**Your assignment**. Every line of the entries below that includes "level" belongs in the answer, copied as written.

**Information supplied**.
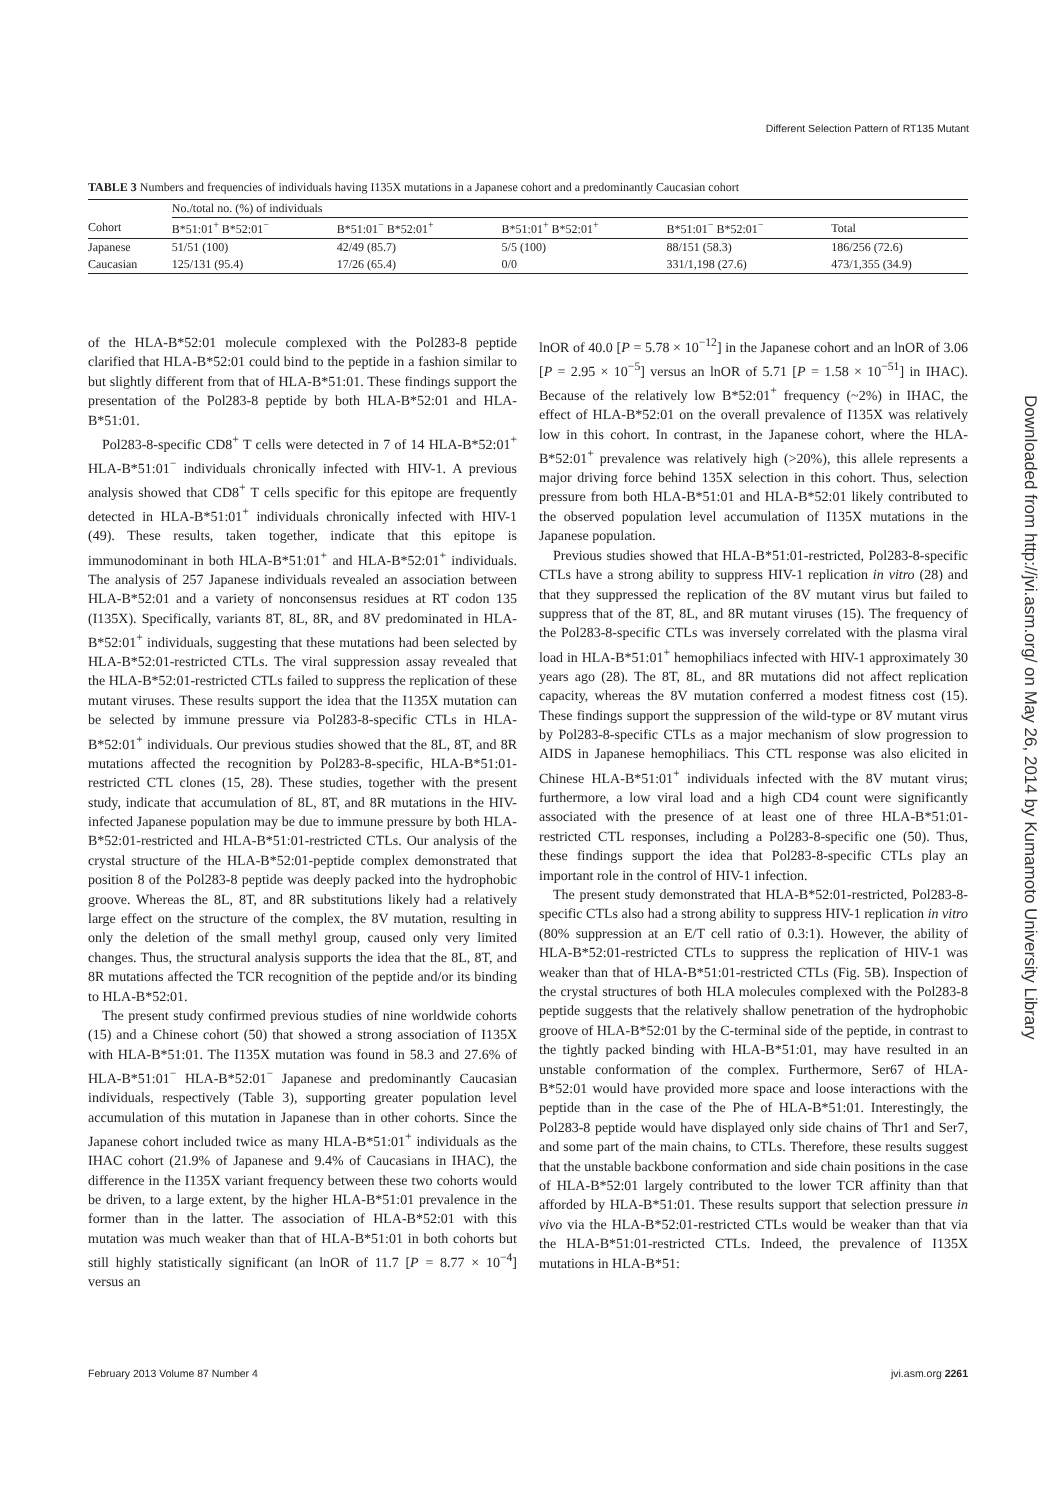Different Selection Pattern of RT135 Mutant
TABLE 3 Numbers and frequencies of individuals having I135X mutations in a Japanese cohort and a predominantly Caucasian cohort
| | No./total no. (%) of individuals | | | | |
| --- | --- | --- | --- | --- | --- |
| Cohort | B*51:01<sup>+</sup> B*52:01<sup>−</sup> | B*51:01<sup>−</sup> B*52:01<sup>+</sup> | B*51:01<sup>+</sup> B*52:01<sup>+</sup> | B*51:01<sup>−</sup> B*52:01<sup>−</sup> | Total |
| Japanese | 51/51 (100) | 42/49 (85.7) | 5/5 (100) | 88/151 (58.3) | 186/256 (72.6) |
| Caucasian | 125/131 (95.4) | 17/26 (65.4) | 0/0 | 331/1,198 (27.6) | 473/1,355 (34.9) |
of the HLA-B*52:01 molecule complexed with the Pol283-8 peptide clarified that HLA-B*52:01 could bind to the peptide in a fashion similar to but slightly different from that of HLA-B*51:01. These findings support the presentation of the Pol283-8 peptide by both HLA-B*52:01 and HLA-B*51:01.
Pol283-8-specific CD8<sup>+</sup> T cells were detected in 7 of 14 HLA-B*52:01<sup>+</sup> HLA-B*51:01<sup>−</sup> individuals chronically infected with HIV-1. A previous analysis showed that CD8<sup>+</sup> T cells specific for this epitope are frequently detected in HLA-B*51:01<sup>+</sup> individuals chronically infected with HIV-1 (49). These results, taken together, indicate that this epitope is immunodominant in both HLA-B*51:01<sup>+</sup> and HLA-B*52:01<sup>+</sup> individuals. The analysis of 257 Japanese individuals revealed an association between HLA-B*52:01 and a variety of nonconsensus residues at RT codon 135 (I135X). Specifically, variants 8T, 8L, 8R, and 8V predominated in HLA-B*52:01<sup>+</sup> individuals, suggesting that these mutations had been selected by HLA-B*52:01-restricted CTLs. The viral suppression assay revealed that the HLA-B*52:01-restricted CTLs failed to suppress the replication of these mutant viruses. These results support the idea that the I135X mutation can be selected by immune pressure via Pol283-8-specific CTLs in HLA-B*52:01<sup>+</sup> individuals. Our previous studies showed that the 8L, 8T, and 8R mutations affected the recognition by Pol283-8-specific, HLA-B*51:01-restricted CTL clones (15, 28). These studies, together with the present study, indicate that accumulation of 8L, 8T, and 8R mutations in the HIV-infected Japanese population may be due to immune pressure by both HLA-B*52:01-restricted and HLA-B*51:01-restricted CTLs. Our analysis of the crystal structure of the HLA-B*52:01-peptide complex demonstrated that position 8 of the Pol283-8 peptide was deeply packed into the hydrophobic groove. Whereas the 8L, 8T, and 8R substitutions likely had a relatively large effect on the structure of the complex, the 8V mutation, resulting in only the deletion of the small methyl group, caused only very limited changes. Thus, the structural analysis supports the idea that the 8L, 8T, and 8R mutations affected the TCR recognition of the peptide and/or its binding to HLA-B*52:01.
The present study confirmed previous studies of nine worldwide cohorts (15) and a Chinese cohort (50) that showed a strong association of I135X with HLA-B*51:01. The I135X mutation was found in 58.3 and 27.6% of HLA-B*51:01<sup>−</sup> HLA-B*52:01<sup>−</sup> Japanese and predominantly Caucasian individuals, respectively (Table 3), supporting greater population level accumulation of this mutation in Japanese than in other cohorts. Since the Japanese cohort included twice as many HLA-B*51:01<sup>+</sup> individuals as the IHAC cohort (21.9% of Japanese and 9.4% of Caucasians in IHAC), the difference in the I135X variant frequency between these two cohorts would be driven, to a large extent, by the higher HLA-B*51:01 prevalence in the former than in the latter. The association of HLA-B*52:01 with this mutation was much weaker than that of HLA-B*51:01 in both cohorts but still highly statistically significant (an lnOR of 11.7 [P = 8.77 × 10<sup>−4</sup>] versus an
lnOR of 40.0 [P = 5.78 × 10<sup>−12</sup>] in the Japanese cohort and an lnOR of 3.06 [P = 2.95 × 10<sup>−5</sup>] versus an lnOR of 5.71 [P = 1.58 × 10<sup>−51</sup>] in IHAC). Because of the relatively low B*52:01<sup>+</sup> frequency (~2%) in IHAC, the effect of HLA-B*52:01 on the overall prevalence of I135X was relatively low in this cohort. In contrast, in the Japanese cohort, where the HLA-B*52:01<sup>+</sup> prevalence was relatively high (>20%), this allele represents a major driving force behind 135X selection in this cohort. Thus, selection pressure from both HLA-B*51:01 and HLA-B*52:01 likely contributed to the observed population level accumulation of I135X mutations in the Japanese population.
Previous studies showed that HLA-B*51:01-restricted, Pol283-8-specific CTLs have a strong ability to suppress HIV-1 replication in vitro (28) and that they suppressed the replication of the 8V mutant virus but failed to suppress that of the 8T, 8L, and 8R mutant viruses (15). The frequency of the Pol283-8-specific CTLs was inversely correlated with the plasma viral load in HLA-B*51:01<sup>+</sup> hemophiliacs infected with HIV-1 approximately 30 years ago (28). The 8T, 8L, and 8R mutations did not affect replication capacity, whereas the 8V mutation conferred a modest fitness cost (15). These findings support the suppression of the wild-type or 8V mutant virus by Pol283-8-specific CTLs as a major mechanism of slow progression to AIDS in Japanese hemophiliacs. This CTL response was also elicited in Chinese HLA-B*51:01<sup>+</sup> individuals infected with the 8V mutant virus; furthermore, a low viral load and a high CD4 count were significantly associated with the presence of at least one of three HLA-B*51:01-restricted CTL responses, including a Pol283-8-specific one (50). Thus, these findings support the idea that Pol283-8-specific CTLs play an important role in the control of HIV-1 infection.
The present study demonstrated that HLA-B*52:01-restricted, Pol283-8-specific CTLs also had a strong ability to suppress HIV-1 replication in vitro (80% suppression at an E/T cell ratio of 0.3:1). However, the ability of HLA-B*52:01-restricted CTLs to suppress the replication of HIV-1 was weaker than that of HLA-B*51:01-restricted CTLs (Fig. 5B). Inspection of the crystal structures of both HLA molecules complexed with the Pol283-8 peptide suggests that the relatively shallow penetration of the hydrophobic groove of HLA-B*52:01 by the C-terminal side of the peptide, in contrast to the tightly packed binding with HLA-B*51:01, may have resulted in an unstable conformation of the complex. Furthermore, Ser67 of HLA-B*52:01 would have provided more space and loose interactions with the peptide than in the case of the Phe of HLA-B*51:01. Interestingly, the Pol283-8 peptide would have displayed only side chains of Thr1 and Ser7, and some part of the main chains, to CTLs. Therefore, these results suggest that the unstable backbone conformation and side chain positions in the case of HLA-B*52:01 largely contributed to the lower TCR affinity than that afforded by HLA-B*51:01. These results support that selection pressure in vivo via the HLA-B*52:01-restricted CTLs would be weaker than that via the HLA-B*51:01-restricted CTLs. Indeed, the prevalence of I135X mutations in HLA-B*51:
Downloaded from http://jvi.asm.org/ on May 26, 2014 by Kumamoto University Library
February 2013 Volume 87 Number 4 jvi.asm.org 2261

**Response to this exercise**.
The present study confirmed previous studies of nine worldwide cohorts (15) and a Chinese cohort (50) that showed a strong association of I135X with HLA-B*51:01. The I135X mutation was found in 58.3 and 27.6% of HLA-B*51:01<sup>−</sup> HLA-B*52:01<sup>−</sup> Japanese and predominantly Caucasian individuals, respectively (Table 3), supporting greater population level accumulation of this mutation in Japanese than in other cohorts. Since the Japanese cohort included twice as many HLA-B*51:01<sup>+</sup> individuals as the IHAC cohort (21.9% of Japanese and 9.4% of Caucasians in IHAC), the difference in the I135X variant frequency between these two cohorts would be driven, to a large extent, by the higher HLA-B*51:01 prevalence in the former than in the latter. The association of HLA-B*52:01 with this mutation was much weaker than that of HLA-B*51:01 in both cohorts but still highly statistically significant (an lnOR of 11.7 [P = 8.77 × 10<sup>−4</sup>] versus an
lnOR of 40.0 [P = 5.78 × 10<sup>−12</sup>] in the Japanese cohort and an lnOR of 3.06 [P = 2.95 × 10<sup>−5</sup>] versus an lnOR of 5.71 [P = 1.58 × 10<sup>−51</sup>] in IHAC). Because of the relatively low B*52:01<sup>+</sup> frequency (~2%) in IHAC, the effect of HLA-B*52:01 on the overall prevalence of I135X was relatively low in this cohort. In contrast, in the Japanese cohort, where the HLA-B*52:01<sup>+</sup> prevalence was relatively high (>20%), this allele represents a major driving force behind 135X selection in this cohort. Thus, selection pressure from both HLA-B*51:01 and HLA-B*52:01 likely contributed to the observed population level accumulation of I135X mutations in the Japanese population.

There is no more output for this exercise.